A former employee of the Salvation Army, who spoke on condition of anonymity, said the report's conclusion "didn't even make sense".
"For me, that's just sweeping it under the carpet ... That's a lack of recognition of the seriousness of what went on," they said.
"From an organisation as big as them it's just disgusting, really."
Hutson previously said Keats' victim deserved an official apology from the charity but the source said she did not believe one had been forthcoming.
She had been told the independent review had been done by "a church person".
Keats' victim, she said, had initially been summoned for a meeting but it had later been cancelled.
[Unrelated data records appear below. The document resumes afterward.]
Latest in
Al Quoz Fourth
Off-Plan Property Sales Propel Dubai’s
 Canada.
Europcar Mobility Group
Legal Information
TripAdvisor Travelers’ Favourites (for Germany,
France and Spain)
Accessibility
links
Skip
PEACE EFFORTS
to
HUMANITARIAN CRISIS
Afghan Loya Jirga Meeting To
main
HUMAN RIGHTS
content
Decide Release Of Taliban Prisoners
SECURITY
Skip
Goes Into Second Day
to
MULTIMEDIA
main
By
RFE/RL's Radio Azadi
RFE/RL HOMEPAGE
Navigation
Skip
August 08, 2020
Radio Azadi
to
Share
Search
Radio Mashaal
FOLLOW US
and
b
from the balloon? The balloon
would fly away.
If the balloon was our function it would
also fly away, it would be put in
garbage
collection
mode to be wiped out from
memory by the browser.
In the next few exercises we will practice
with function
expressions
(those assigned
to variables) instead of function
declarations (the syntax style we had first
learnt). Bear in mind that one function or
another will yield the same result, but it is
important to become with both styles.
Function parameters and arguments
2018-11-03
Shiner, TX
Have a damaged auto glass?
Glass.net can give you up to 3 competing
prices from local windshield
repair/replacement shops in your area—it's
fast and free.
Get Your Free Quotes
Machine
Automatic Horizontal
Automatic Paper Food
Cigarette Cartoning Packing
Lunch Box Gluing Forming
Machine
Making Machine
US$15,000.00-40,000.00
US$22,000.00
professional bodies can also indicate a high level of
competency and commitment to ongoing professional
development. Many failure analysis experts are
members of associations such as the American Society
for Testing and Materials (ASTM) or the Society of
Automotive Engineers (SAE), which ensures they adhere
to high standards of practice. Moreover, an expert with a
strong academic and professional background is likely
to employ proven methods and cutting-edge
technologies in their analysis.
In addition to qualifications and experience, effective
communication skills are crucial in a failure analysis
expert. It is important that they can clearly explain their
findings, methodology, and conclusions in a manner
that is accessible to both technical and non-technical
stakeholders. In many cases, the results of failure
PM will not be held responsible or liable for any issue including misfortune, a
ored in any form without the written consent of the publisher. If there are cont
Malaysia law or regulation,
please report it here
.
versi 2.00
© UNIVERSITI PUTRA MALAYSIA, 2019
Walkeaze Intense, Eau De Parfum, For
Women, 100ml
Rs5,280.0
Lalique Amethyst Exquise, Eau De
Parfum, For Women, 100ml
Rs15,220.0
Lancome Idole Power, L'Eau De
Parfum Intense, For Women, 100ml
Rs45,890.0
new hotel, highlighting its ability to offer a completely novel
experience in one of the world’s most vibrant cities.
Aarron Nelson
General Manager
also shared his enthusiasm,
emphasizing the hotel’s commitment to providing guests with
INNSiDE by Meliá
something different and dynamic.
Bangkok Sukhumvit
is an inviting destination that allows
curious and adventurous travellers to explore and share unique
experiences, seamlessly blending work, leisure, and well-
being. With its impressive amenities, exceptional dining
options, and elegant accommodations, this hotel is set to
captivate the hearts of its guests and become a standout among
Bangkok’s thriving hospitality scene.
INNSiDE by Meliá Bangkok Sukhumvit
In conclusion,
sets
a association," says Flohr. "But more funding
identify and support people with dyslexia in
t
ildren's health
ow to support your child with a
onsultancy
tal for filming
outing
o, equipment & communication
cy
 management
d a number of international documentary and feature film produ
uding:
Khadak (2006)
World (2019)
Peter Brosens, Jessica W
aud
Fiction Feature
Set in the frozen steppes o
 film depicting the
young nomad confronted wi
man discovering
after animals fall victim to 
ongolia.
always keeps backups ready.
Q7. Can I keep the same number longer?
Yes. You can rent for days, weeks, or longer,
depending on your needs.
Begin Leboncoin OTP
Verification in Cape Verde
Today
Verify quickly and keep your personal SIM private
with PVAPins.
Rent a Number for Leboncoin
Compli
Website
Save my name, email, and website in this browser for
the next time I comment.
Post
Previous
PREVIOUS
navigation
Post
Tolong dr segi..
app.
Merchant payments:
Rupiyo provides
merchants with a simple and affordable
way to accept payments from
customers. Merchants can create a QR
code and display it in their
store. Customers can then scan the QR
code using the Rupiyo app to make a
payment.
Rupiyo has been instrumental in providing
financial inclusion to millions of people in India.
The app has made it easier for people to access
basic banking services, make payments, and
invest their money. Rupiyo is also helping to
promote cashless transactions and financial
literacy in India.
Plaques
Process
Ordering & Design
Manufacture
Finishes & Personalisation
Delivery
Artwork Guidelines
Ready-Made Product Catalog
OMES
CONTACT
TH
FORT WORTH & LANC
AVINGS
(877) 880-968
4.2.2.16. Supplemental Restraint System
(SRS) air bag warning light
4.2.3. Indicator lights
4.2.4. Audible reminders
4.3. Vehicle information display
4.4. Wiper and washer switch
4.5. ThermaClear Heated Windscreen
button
The ODT asked the Salvation Army about the extent of Keats' contact with the public, what the consequences had been for those who disregarded protocol and employed the rapist and whether a formal apology was planned, among other questions.
The charity refused to answer.
"While there is always room for continuing improvement, the probability of a similar situation occurring today has been significantly reduced," a statement said.
An ODT investigation also found the Salvation Army had employed Jason Wales in a Christchurch store before it discovered he had been jailed for nearly four years for grooming a 15-year-old girl in a chatroom and meeting her for sex, as well as possessing child pornography.
Hutson put it down to the fact Wales had spent many years working there, probably pre-dating the current employment protocols.
He had left last year by "mutual decision", she said.
A date for Keats' Court of Appeal hearing has yet to be set.